One of the main challenges that emerged in our study was the standardized questioning regarding different aspects of SRL, which significantly limited adaptivity for learners. However, integrating NLP provides evidence that the individual dimensions of SRL can be addressed in a more targeted manner. For instance, through POS tagging, it becomes feasible not only to explicitly address time management as a concept and provide appropriate feedback but also to comprehend words in their contextual meaning (e.g., my allocation of time instead of time management). Thus, the digital tool, in its current form, tackles a theory–practice issue by enabling the translation of everyday language into scientific terminology in a user-friendly manner (Garg et al., 2022). Ultimately, we demonstrated the feasibility of developing adaptive and portable systems that can be utilized in pedagogical practice and further refined in collaboration with pedagogical practitioners.

Future steps

Since we are still in the development phase of the digital tool, the question arises as to the next steps in our research project in order to address the identified limitations.

Firstly, our study is based on a relatively small sample size. Once the digital tool has undergone the initial iteration process, it is important to test its effectiveness on a larger and more diverse sample.

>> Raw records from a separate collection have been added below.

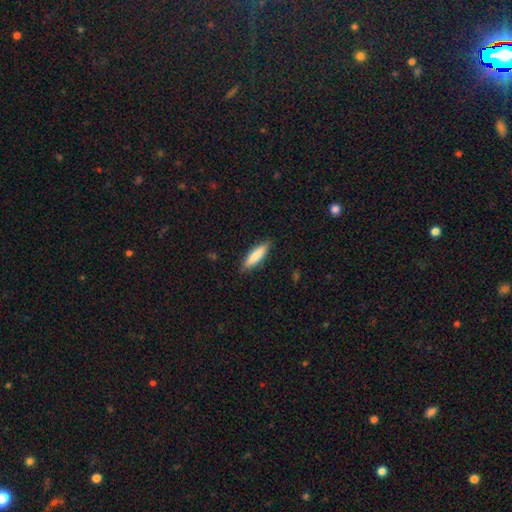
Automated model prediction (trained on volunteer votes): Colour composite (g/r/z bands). It shows a smooth galaxy with no disk features (81%) that is cigar-shaped (70%). Merging: none (87%).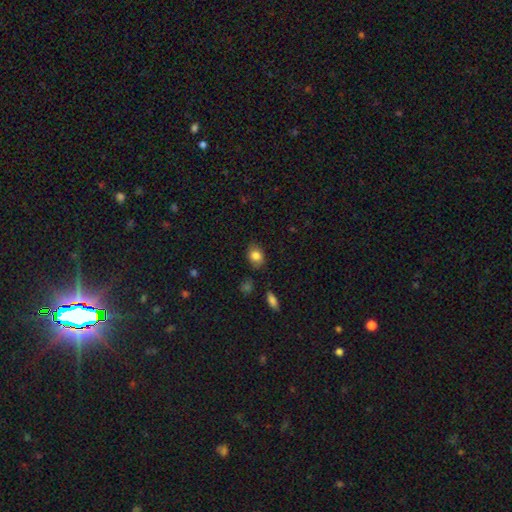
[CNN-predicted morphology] smooth 81%, featured or disk 10%, star or artifact 8%. Down the decision tree: how rounded — in between (70%); merging — none (78%).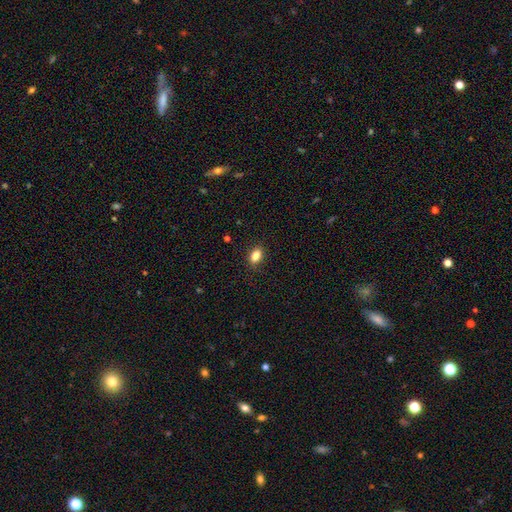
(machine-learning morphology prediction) Smooth or featured?
  - smooth: 84% *
  - star or artifact: 9%
  - featured or disk: 7%
How rounded?
  - in between: 83% *
  - round: 13%
  - cigar-shaped: 3%
Merging?
  - none: 86% *
  - minor disturbance: 11%
  - major disturbance: 2%
  - merger: 1%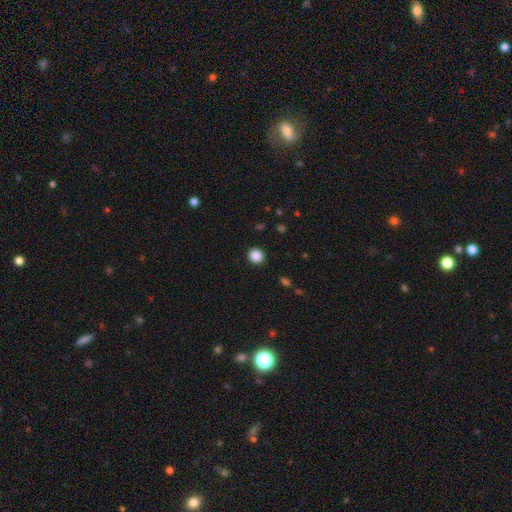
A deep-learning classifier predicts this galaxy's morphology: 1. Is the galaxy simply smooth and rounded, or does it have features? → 87% smooth, 10% star or artifact, 3% featured or disk.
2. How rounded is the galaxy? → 86% round, 13% in between, 1% cigar-shaped.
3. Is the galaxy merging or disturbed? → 92% none, 5% minor disturbance, 2% major disturbance, 1% merger.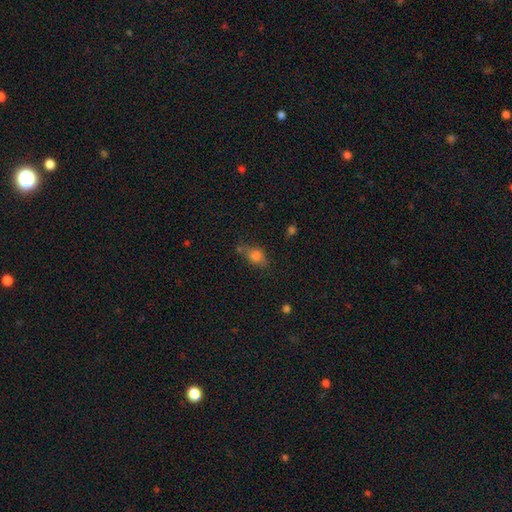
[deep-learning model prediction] Smooth or featured? smooth (72%)
How rounded? in between (63%)
Merging? none (57%)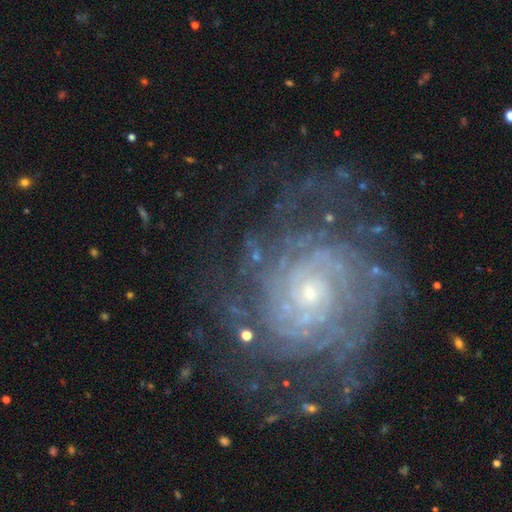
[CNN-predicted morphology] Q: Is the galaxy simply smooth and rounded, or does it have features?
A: featured or disk — 82%.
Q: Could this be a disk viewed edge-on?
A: no — 97%.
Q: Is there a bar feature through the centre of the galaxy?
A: no — 68%.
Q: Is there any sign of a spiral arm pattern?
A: yes — 96%.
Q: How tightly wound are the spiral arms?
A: tight — 73%.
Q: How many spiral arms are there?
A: can't tell — 29%.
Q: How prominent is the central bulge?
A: small — 71%.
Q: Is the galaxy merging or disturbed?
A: none — 72%.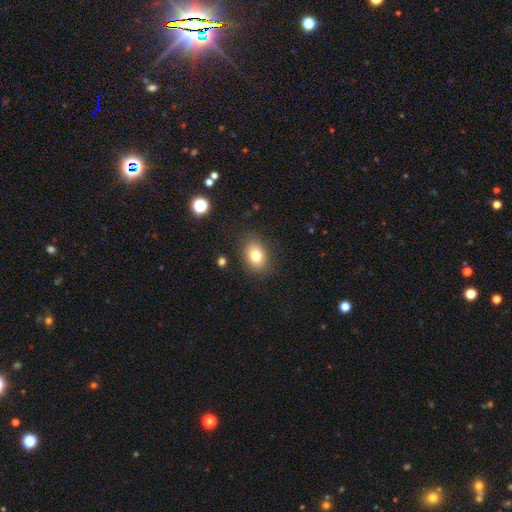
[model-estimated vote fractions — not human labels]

This will help in gaining a broader understanding of the tool’s impact and its applicability across different contexts. Additionally, it raises the question of how teachers will access and effectively utilize the information generated by studybuddy in the classroom. Secondly, there is a need to expand the dictionaries used for NLP analyses (Berger & Packard, 2022; Fan et al., 2019). This expansion will enhance the accuracy and coverage of the NLP techniques employed, allowing for more comprehensive and nuanced analysis of learner input. Thirdly, the use of the speech recognition program requires further refinement. It is necessary to examine whether improved results can be achieved in the future by processing shorter text inputs without the need for manual verification. In our model of feedback processing (Fig. 8), the next steps in development are summarized as questions, which guide the subsequent stages of the research project. Moreover, Fig. 8 illustrates the integration of NLP into studybuddy.

  1. 1.

    How are the prompts sent?

    • Studybuddy App

    • Studybuddy Website

  2. 2.

    How do learners communicate their current needs?

    • Voice Message

    • Written

  3. 3.

    How is the information processed?

    • Dictation function

    • Automatic transcription

  4. 4.

    How is the information analyzed?

    • NLP synonyms

    • POS tagging

  5. 5.

    What happens with the analysis?

    • Adaptive, relevant SRL strategies for all learners

    • Feedback on learning behavior

    • Adjustments in the dashboard

  6. 6.

    What happens with it?

    • Hints are prompted to learners

    • SRL strategies are prompted to learners

  7. 7.

    What do learners do with it?

    • Adjust their SRL strategies

    • Provide feedback to the tool

  8. 8.

    Continuously collaborating with stakeholders to further develop the tool.

Fig. 8
figure 8

Feedback loop of studybuddy 1.0

In summary, the integration of NLP techniques into existing ALTs offers valuable data for in-depth analysis, enabling researchers and educators to gain deeper insights into learners’ behaviors, preferences, and learning patterns. However, it is important to continue making further technical advancements, considering pedagogical implications, and gathering scientific evidence to ensure that these data are meaningful and beneficial for learners.